EXTRACTED TEXT ▸
== Segment start ==

Canadiens Eras Under Hughes, Bergevin Strikingly Similar to Start

If Montreal Canadiens general manager Kent Hughes needs proof honeymoons don’t last forever, he can look to predecessor Marc Bergevin’s tenure for proof. Of course, in Hughes’ case specifically, he probably need only look at the comments sections under certain stories printed about his hiring. They’re that quick to judge.

Kent Hughes, Montreal Canadiens GM
Montreal Canadiens general manager Kent Hughes – (Photo by Minas Panagiotakis/Getty Images)

You don’t necessarily need to search far and wide to find critics of his selection as GM, even if Hughes hasn’t even had time to so much as clean out an office space. That’s almost equal parts due to the polarizing nature of the position and the nature of the market that is Montreal, in which owner Geoff Molson had just hired a unilingually Anglophone Jeff Gorton as the team’s new executive vice president of hockey operations. However therein lies the primary reason why people, who are unsure of what to make of Hughes’ hiring, should be convinced he’s the right man for the job. 

Hughes Beats Out Briere, Darche

It of course remains to be seen if that’s the case, but it is at least a good sign Molson (and Gorton) went with someone with the name Kent Hughes instead of say, Daniel Briere or Mathieu Darche. Each of the two former Habs would have been fair choices in their own rights, but they also would have been easier choices in the face of hypothetical backlash (hypothetical no longer), going with someone with an English last name, albeit someone originally from Montreal who can also speak French.  

Instead Molson made the hard choice, presumably because Hughes was more of a good fit for other reasons. That in and of itself is a reason for optimism, just like Hughes’ introductory press conference, during which he said all the right things, like how, “I’m very familiar with the [Quebec Major Junior Hockey League]. We’re going to follow it and we’re going to use our contacts too, to do all the research to draft the best players from Quebec.”

== Segment end ==

JOB ITEM ▸ Resume the article on the Canadiens under Hughes and Bergevin from the point where it stops.

EXTRACTED ENTRIES ▸
== Segment start ==

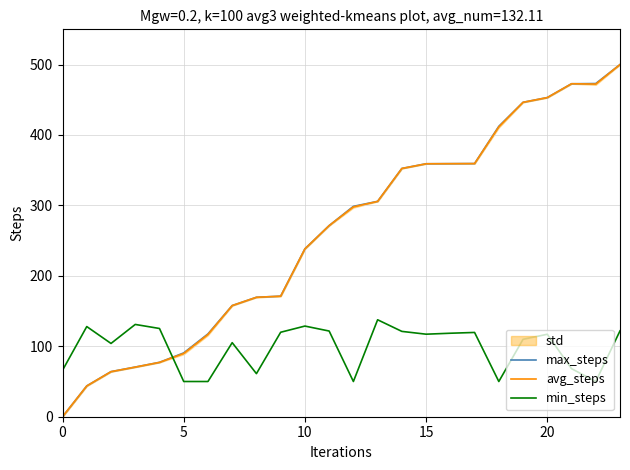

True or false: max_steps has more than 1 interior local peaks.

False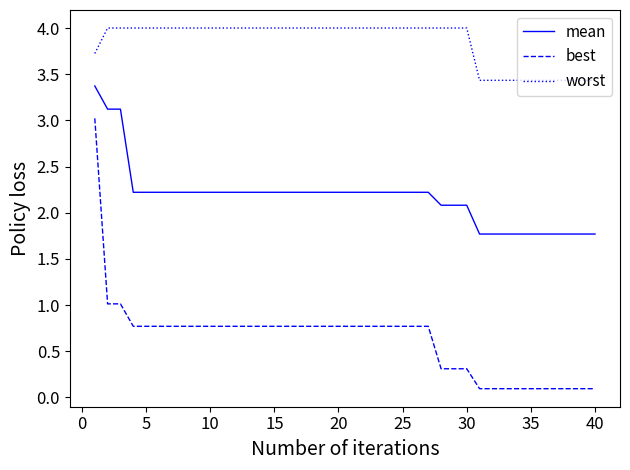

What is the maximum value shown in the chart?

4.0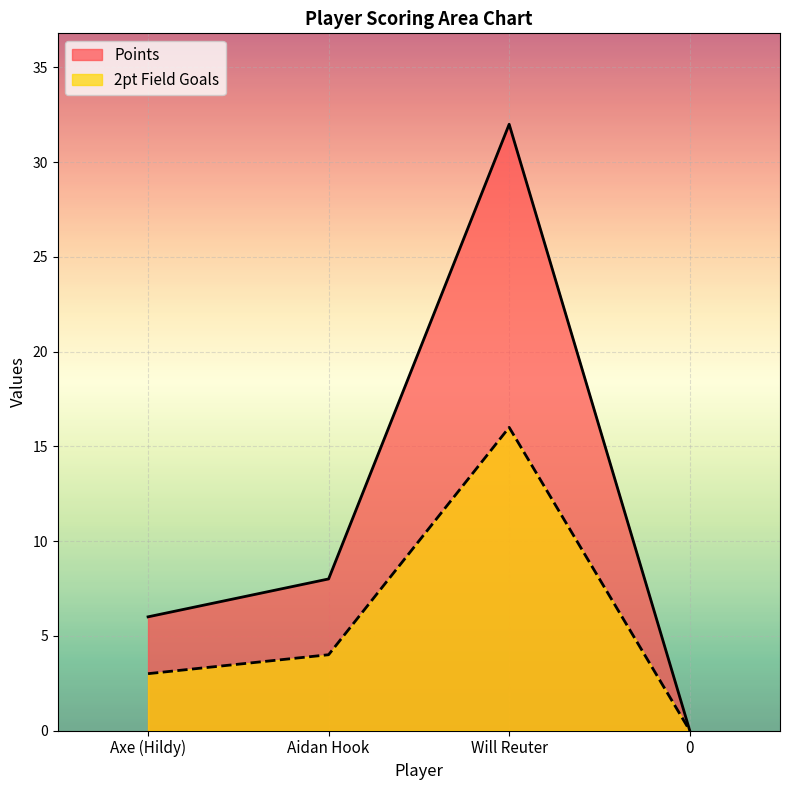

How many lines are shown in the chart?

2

== Segment end ==
== Segment start ==

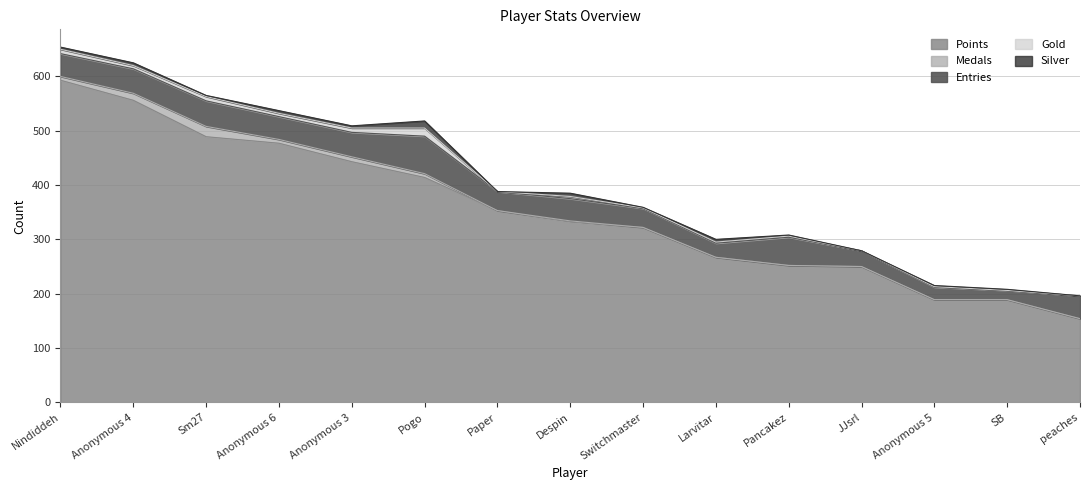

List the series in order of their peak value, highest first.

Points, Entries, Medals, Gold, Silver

== Segment end ==

EXERCISE OUTPUT ▸
Geoff Molson Montreal Canadiens
Montreal Canadiens owner Geoff Molson – (Photo by David Kirouac/Icon Sportswire via Getty Images)

In fairness, there isn’t really another answer to that question, but it’s worth noting the similarities between Hughes’ answer and Bergevin’s 10 years ago when he got hired in 2012: “The [QMJHL] is here in our backyard. My vision is to put people in place to make sure we don’t miss guys from Quebec.” 

Of course, it’s also worth noting how under Bergevin last season the Canadiens iced a lineup without a single Quebec-born player for the first time in franchise history. In reality, not dressing a Quebecer should have been a non-issue, especially due to the team’s injury situation last season, but it was, proving yet again that Hughes was never going to be unanimously approved as the team’s choice for GM. 

Hughes vs. Bergevin as Canadiens GM

It also goes to show that a) things change over time and b) whatever is said at these press conferences should be taken with a grain of salt. It’s exceedingly rare for a new GM to say something eye-openingly bad, at least as they’re being introduced. The bad decisions come later.

Related: Top 10 Telltale Quotes from Canadiens GM Bergevin

Hughes, a former player agent, is seen as a player’s GM for all intents and purposes. However, that’s far from a departure of how Bergevin was billed initially. After all, he was a player himself, one with a reputation of being a practical joker who kept things loose in locker rooms.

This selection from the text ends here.